(ENTRIES PROVIDED)
○ ○ ○ ○
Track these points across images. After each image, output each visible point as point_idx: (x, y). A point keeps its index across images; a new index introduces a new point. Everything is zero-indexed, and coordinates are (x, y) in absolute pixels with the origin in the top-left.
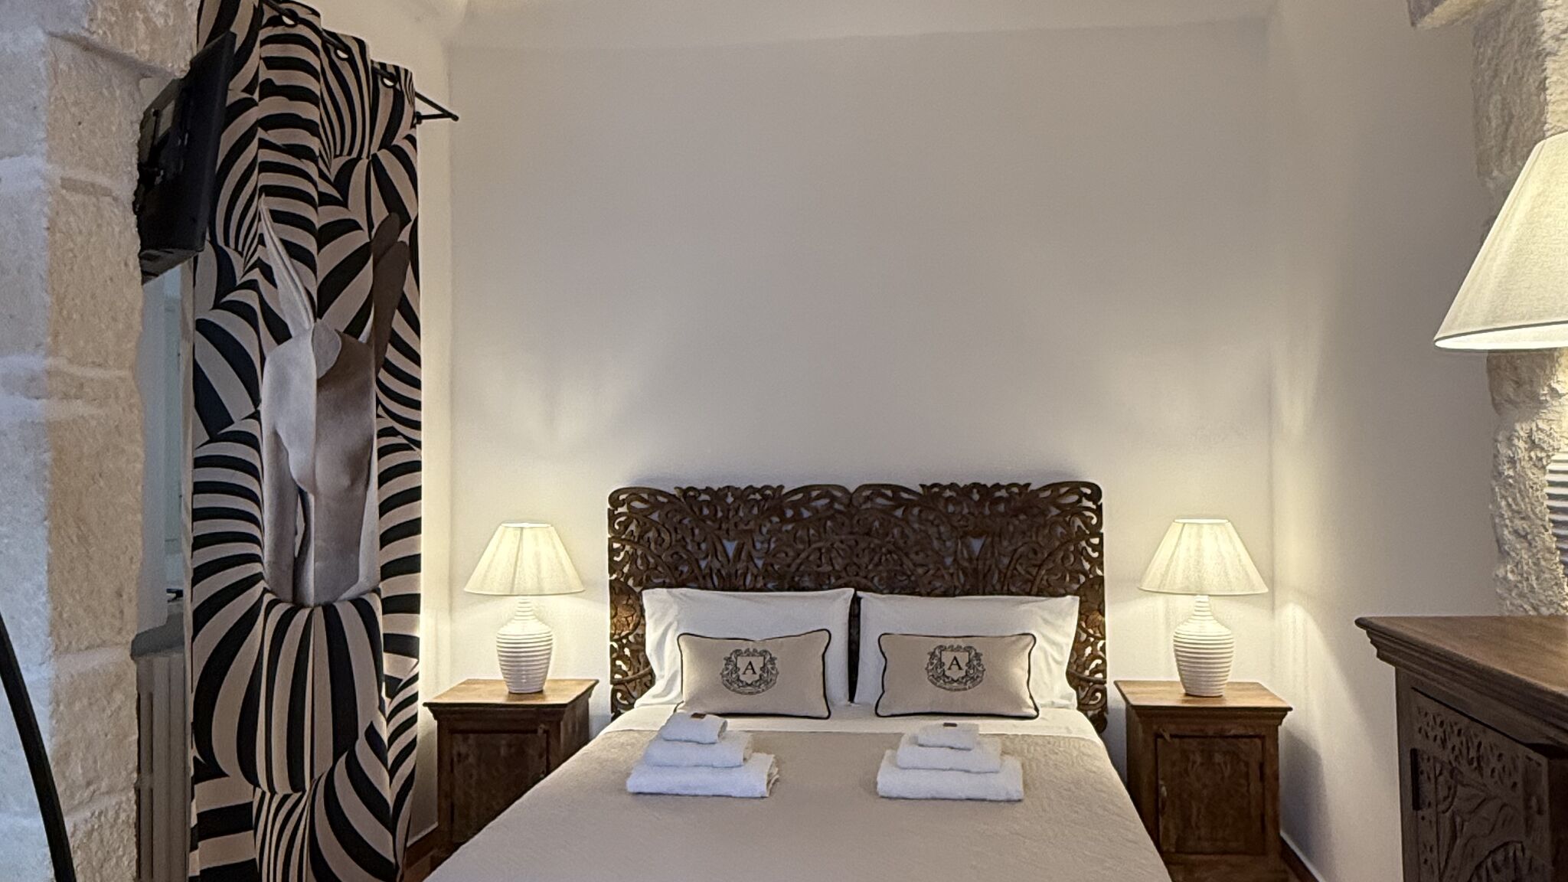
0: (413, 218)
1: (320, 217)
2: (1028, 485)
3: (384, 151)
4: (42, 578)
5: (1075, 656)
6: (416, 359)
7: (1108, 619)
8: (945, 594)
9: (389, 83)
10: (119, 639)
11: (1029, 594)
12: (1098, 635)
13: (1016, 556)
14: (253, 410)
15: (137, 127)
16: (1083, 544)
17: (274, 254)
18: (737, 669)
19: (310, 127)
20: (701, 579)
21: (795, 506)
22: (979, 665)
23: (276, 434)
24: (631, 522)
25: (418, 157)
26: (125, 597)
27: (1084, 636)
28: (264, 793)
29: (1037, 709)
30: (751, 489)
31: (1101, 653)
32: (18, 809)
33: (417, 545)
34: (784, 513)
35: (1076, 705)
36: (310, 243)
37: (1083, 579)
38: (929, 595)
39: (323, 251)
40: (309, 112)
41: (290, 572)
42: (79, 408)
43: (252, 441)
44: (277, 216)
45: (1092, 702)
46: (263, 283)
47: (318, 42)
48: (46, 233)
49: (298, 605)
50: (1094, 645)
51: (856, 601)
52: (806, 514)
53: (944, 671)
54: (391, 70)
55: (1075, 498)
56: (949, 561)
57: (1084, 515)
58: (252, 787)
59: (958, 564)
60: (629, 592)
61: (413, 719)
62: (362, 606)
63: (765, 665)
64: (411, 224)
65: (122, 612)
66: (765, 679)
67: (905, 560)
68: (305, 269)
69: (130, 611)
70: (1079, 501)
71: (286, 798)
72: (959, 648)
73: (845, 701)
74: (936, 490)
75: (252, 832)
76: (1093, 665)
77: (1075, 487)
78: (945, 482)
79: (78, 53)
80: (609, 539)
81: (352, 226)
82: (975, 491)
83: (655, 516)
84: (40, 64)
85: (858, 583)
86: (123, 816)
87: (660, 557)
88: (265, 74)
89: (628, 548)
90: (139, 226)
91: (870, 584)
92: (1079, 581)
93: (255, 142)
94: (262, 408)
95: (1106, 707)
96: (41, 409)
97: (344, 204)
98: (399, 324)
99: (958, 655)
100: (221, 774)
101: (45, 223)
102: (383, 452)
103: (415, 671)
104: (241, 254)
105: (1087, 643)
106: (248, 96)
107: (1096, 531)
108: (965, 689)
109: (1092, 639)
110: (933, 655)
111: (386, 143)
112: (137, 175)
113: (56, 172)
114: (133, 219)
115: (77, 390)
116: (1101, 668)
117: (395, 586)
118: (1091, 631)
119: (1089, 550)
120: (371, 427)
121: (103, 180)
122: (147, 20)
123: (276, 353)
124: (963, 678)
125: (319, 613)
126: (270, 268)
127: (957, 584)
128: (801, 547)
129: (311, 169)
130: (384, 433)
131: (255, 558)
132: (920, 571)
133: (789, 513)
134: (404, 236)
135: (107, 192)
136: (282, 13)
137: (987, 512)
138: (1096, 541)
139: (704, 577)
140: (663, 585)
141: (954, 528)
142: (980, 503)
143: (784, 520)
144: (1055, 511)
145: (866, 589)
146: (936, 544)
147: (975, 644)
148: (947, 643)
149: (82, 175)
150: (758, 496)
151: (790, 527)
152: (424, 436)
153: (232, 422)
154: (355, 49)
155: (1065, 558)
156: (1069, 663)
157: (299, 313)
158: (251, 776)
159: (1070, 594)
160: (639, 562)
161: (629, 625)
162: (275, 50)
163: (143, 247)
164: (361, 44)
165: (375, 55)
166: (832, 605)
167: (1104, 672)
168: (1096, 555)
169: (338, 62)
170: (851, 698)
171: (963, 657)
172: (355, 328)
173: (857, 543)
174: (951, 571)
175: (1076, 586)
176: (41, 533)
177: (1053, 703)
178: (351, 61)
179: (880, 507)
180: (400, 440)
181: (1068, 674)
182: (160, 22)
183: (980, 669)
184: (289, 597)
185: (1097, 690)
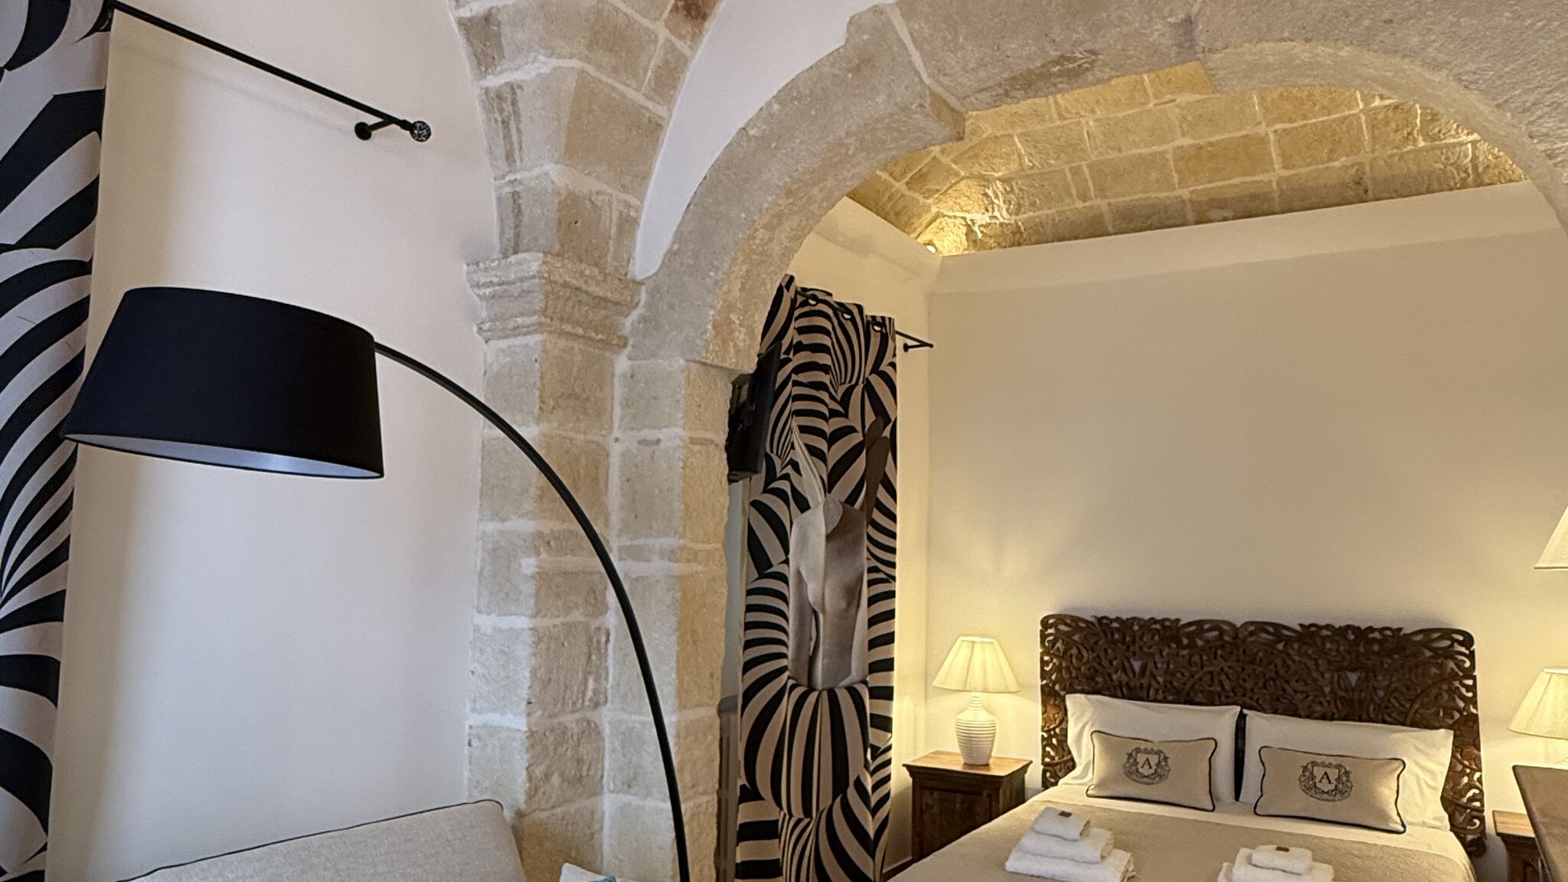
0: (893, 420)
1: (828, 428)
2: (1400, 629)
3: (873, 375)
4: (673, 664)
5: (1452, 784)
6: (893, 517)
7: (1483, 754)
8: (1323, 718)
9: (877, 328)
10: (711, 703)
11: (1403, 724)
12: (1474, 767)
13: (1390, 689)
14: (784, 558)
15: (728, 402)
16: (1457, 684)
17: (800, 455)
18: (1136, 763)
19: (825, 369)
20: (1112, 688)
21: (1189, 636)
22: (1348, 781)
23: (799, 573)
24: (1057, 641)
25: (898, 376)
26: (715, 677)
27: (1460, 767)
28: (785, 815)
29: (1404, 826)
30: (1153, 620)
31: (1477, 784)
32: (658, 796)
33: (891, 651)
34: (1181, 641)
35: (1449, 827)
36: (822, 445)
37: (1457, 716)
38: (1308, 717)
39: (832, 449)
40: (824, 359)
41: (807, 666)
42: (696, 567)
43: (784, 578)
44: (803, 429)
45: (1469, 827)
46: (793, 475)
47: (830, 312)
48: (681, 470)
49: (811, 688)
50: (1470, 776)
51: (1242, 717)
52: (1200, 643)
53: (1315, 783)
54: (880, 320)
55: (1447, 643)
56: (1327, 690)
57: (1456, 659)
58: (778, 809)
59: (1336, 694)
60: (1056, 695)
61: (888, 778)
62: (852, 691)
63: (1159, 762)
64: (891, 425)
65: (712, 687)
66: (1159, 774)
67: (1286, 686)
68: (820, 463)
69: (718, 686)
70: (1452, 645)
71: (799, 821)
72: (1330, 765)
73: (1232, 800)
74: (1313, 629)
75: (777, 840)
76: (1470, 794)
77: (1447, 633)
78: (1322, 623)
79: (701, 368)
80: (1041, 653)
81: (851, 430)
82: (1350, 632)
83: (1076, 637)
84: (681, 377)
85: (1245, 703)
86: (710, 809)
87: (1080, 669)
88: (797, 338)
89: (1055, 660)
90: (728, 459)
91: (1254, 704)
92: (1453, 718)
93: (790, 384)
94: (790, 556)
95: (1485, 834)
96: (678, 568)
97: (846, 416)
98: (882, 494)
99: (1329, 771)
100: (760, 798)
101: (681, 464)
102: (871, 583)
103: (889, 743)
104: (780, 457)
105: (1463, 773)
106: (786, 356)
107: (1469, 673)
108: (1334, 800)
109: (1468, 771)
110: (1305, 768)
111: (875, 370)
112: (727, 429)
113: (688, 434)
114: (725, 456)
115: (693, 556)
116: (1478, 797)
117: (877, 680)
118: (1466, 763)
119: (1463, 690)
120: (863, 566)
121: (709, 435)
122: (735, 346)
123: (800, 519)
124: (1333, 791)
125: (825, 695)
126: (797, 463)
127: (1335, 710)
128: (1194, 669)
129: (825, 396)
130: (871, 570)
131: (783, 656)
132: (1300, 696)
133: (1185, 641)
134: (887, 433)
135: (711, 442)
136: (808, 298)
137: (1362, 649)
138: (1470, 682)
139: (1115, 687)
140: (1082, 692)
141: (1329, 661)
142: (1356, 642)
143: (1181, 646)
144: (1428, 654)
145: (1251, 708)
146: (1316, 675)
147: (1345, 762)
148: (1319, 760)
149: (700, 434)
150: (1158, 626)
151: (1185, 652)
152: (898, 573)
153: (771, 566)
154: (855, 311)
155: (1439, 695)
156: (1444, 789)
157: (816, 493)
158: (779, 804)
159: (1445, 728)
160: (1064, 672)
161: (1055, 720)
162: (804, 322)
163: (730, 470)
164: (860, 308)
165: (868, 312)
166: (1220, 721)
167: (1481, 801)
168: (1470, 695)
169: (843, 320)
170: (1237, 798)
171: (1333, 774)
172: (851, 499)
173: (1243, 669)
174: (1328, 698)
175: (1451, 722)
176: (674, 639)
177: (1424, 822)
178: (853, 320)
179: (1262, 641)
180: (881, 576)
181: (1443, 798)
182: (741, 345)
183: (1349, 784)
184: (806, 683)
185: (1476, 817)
○ ○ ○ ○
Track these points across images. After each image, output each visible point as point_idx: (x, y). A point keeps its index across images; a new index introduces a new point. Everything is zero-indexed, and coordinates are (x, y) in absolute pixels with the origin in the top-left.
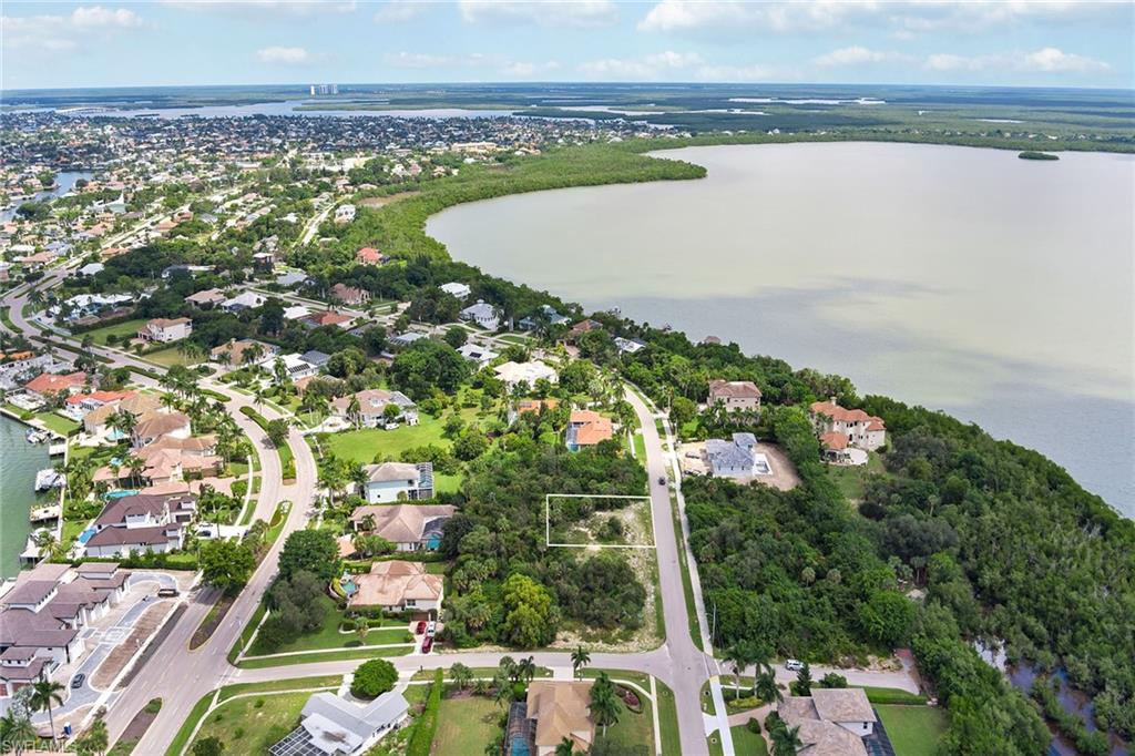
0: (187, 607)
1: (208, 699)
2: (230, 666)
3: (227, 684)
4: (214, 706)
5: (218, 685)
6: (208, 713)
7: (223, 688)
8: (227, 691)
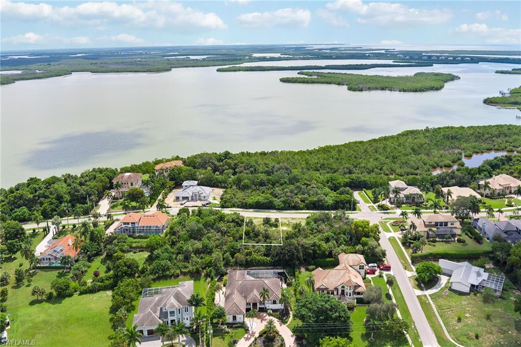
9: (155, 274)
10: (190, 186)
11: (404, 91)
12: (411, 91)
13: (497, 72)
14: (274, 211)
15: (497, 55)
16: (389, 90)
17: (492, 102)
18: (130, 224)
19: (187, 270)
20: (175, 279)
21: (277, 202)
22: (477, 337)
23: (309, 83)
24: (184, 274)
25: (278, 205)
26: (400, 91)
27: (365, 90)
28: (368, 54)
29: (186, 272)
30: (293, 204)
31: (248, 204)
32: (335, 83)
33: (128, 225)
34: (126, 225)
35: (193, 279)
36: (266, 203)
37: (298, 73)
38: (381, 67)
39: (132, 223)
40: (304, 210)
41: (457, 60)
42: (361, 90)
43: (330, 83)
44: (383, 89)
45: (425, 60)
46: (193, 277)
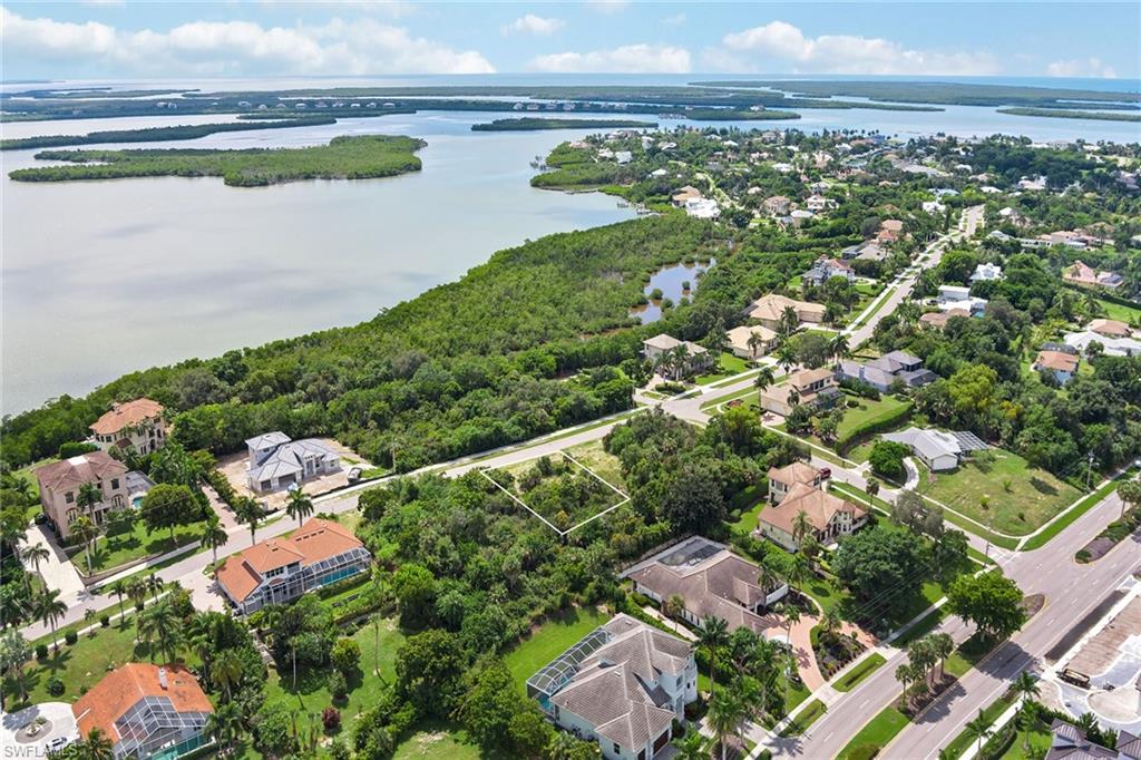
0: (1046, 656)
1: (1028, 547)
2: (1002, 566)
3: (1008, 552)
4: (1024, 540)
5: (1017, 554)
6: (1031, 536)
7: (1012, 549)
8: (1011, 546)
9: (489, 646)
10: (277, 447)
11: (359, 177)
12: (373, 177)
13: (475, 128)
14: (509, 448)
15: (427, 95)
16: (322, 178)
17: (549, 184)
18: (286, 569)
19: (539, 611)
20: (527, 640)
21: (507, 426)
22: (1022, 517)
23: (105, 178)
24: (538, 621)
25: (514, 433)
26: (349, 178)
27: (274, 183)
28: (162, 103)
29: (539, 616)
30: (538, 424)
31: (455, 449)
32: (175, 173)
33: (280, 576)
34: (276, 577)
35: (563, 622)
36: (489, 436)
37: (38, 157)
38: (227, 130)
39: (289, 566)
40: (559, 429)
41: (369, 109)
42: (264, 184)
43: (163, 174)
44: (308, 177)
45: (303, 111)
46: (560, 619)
○ ○ ○ ○
(WORK ITEM) Look through the data above and return exactly the lines from the one that contains "34: (784, 513)" to the one that contains "183: (980, 669)", inclusive, with nothing else.

(RESULT OF THIS EXERCISE)
34: (784, 513)
35: (1076, 705)
36: (310, 243)
37: (1083, 579)
38: (929, 595)
39: (323, 251)
40: (309, 112)
41: (290, 572)
42: (79, 408)
43: (252, 441)
44: (277, 216)
45: (1092, 702)
46: (263, 283)
47: (318, 42)
48: (46, 233)
49: (298, 605)
50: (1094, 645)
51: (856, 601)
52: (806, 514)
53: (944, 671)
54: (391, 70)
55: (1075, 498)
56: (949, 561)
57: (1084, 515)
58: (252, 787)
59: (958, 564)
60: (629, 592)
61: (413, 719)
62: (362, 606)
63: (765, 665)
64: (411, 224)
65: (122, 612)
66: (765, 679)
67: (905, 560)
68: (305, 269)
69: (130, 611)
70: (1079, 501)
71: (286, 798)
72: (959, 648)
73: (845, 701)
74: (936, 490)
75: (252, 832)
76: (1093, 665)
77: (1075, 487)
78: (945, 482)
79: (78, 53)
80: (609, 539)
81: (352, 226)
82: (975, 491)
83: (655, 516)
84: (40, 64)
85: (858, 583)
86: (123, 816)
87: (660, 557)
88: (265, 74)
89: (628, 548)
90: (139, 226)
91: (870, 584)
92: (1079, 581)
93: (255, 142)
94: (262, 408)
95: (1106, 707)
96: (41, 409)
97: (344, 204)
98: (399, 324)
99: (958, 655)
100: (221, 774)
101: (45, 223)
102: (383, 452)
103: (415, 671)
104: (241, 254)
105: (1087, 643)
106: (248, 96)
107: (1096, 531)
108: (965, 689)
109: (1092, 639)
110: (933, 655)
111: (386, 143)
112: (137, 175)
113: (56, 172)
114: (133, 219)
115: (77, 390)
116: (1101, 668)
117: (395, 586)
118: (1091, 631)
119: (1089, 550)
120: (371, 427)
121: (103, 180)
122: (147, 20)
123: (276, 353)
124: (963, 678)
125: (319, 613)
126: (270, 268)
127: (957, 584)
128: (801, 547)
129: (311, 169)
130: (384, 433)
131: (255, 558)
132: (920, 571)
133: (789, 513)
134: (404, 236)
135: (107, 192)
136: (282, 13)
137: (987, 512)
138: (1096, 541)
139: (704, 577)
140: (663, 585)
141: (954, 528)
142: (980, 503)
143: (784, 520)
144: (1055, 511)
145: (866, 589)
146: (936, 544)
147: (975, 644)
148: (947, 643)
149: (82, 175)
150: (758, 496)
151: (790, 527)
152: (424, 436)
153: (232, 422)
154: (355, 49)
155: (1065, 558)
156: (1069, 663)
157: (299, 313)
158: (251, 776)
159: (1070, 594)
160: (639, 562)
161: (629, 625)
162: (275, 50)
163: (143, 247)
164: (361, 44)
165: (375, 55)
166: (832, 605)
167: (1104, 672)
168: (1096, 555)
169: (338, 62)
170: (851, 698)
171: (963, 657)
172: (355, 328)
173: (857, 543)
174: (951, 571)
175: (1076, 586)
176: (41, 533)
177: (1053, 703)
178: (351, 61)
179: (880, 507)
180: (400, 440)
181: (1068, 674)
182: (160, 22)
183: (980, 669)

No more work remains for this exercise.